A seven-year study of patients at the VA Medical Center in Omaha showed that screening patients before an operation to determine how frail they are can save lives after surgery.

The screening test is so simple and the results so profound that the procedure is beginning to be implemented in other places, said Dr. Jason Johanning, who was chief of surgery at the Omaha VA when the study was done. Johanning remains affiliated with the VA and is a cardiac surgeon at the Nebraska Medical Center.

The study, reported Nov. 30 in the medical journal JAMA Surgery, showed that overall mortality among post-surgical patients dropped by more than half, from 1.6 percent to .7 percent, when measured 30 days after surgery.
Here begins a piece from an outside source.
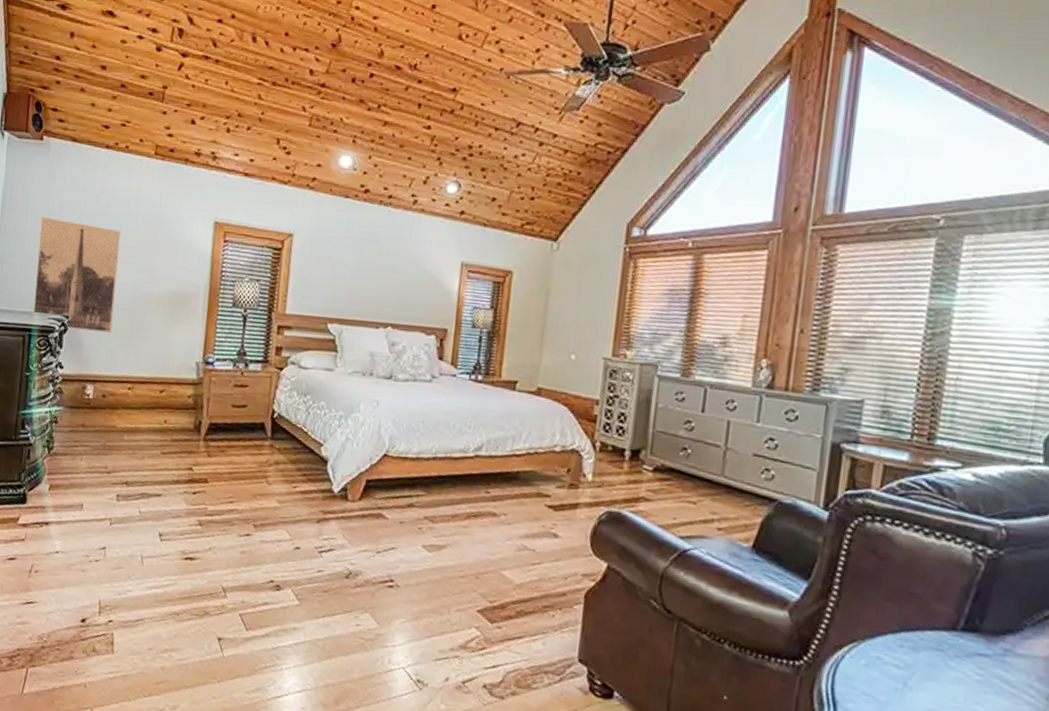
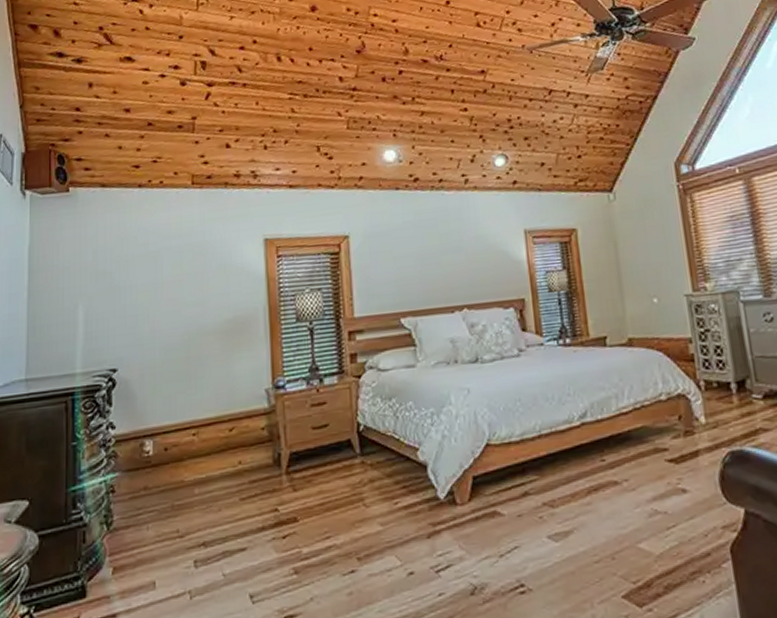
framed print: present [32,217,121,333] -> none [74,267,168,382]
Death rates among patients found to be the most frail dropped even more, by about two-thirds, and the difference continued up to a year. Mortality dropped from 12 percent to 4 percent after 30 days, 24 percent to 8 percent after 180 days, and from 35 percent to 12 percent after 365 days.
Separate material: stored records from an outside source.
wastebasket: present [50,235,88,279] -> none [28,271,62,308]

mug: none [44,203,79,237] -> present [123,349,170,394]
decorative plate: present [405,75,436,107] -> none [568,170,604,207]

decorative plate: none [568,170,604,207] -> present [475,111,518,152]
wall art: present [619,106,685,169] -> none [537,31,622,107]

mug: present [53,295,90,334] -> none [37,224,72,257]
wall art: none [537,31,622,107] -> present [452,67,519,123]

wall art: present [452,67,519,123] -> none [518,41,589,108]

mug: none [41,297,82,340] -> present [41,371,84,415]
Johanning came up with the idea after seeing frail and elderly patients suffer higher rates of complications and death after surgery in his military and civilian practice.

So he proposed asking patients coming in for elective surgery a handful of screening questions about their health and lifestyle, such as: Do you walk with a cane? Do you live in a nursing home? Have you had kidney failure? Do you have congestive heart failure?

The questions, called the Risk Analysis Index, are a screening tool for determining who among the elderly are most frail, and therefore most at risk. The tool is approved by the American College of Surgeons and the American Geriatric Society but is rarely used by doctors.

"Literally, you can complete this tool in a minute and a half or two minutes," Johanning said in an interview last week. "It gives you a framework to think through."

So doctors at the Omaha VA hospital began screening all patients who had major, elective, non-cardiac surgeries using the tool. Ultimately, the study included more than 9,000 patients treated between Oct. 1, 2007, and July 1, 2014.

In most cases, the patients who were found to be frail still received surgery, Johanning said, but they also received additional care or attention. Doctors were made aware so they could anticipate complications.

"It also allowed us to bring family into the picture," he said.

After gathering the data, Johanning and several VA colleagues submitted it to Dr. Daniel Hall, a general surgeon at the VA Medical Center in Pittsburgh, for objective analysis. Hall and two other researchers authored the article for JAMA Surgery.

Johanning said the screening remains part of the pre-surgery protocol at the Omaha VA hospital and has been adopted at several other VA facilities as well. He is using it in his practice at Nebraska Medicine, too, and has received queries from numerous other doctors around the country. He has made presentations about the findings at several medical conferences.

"The research is so clear that frail patients don’t do well with surgery," Johanning said. "We’ve got to do something."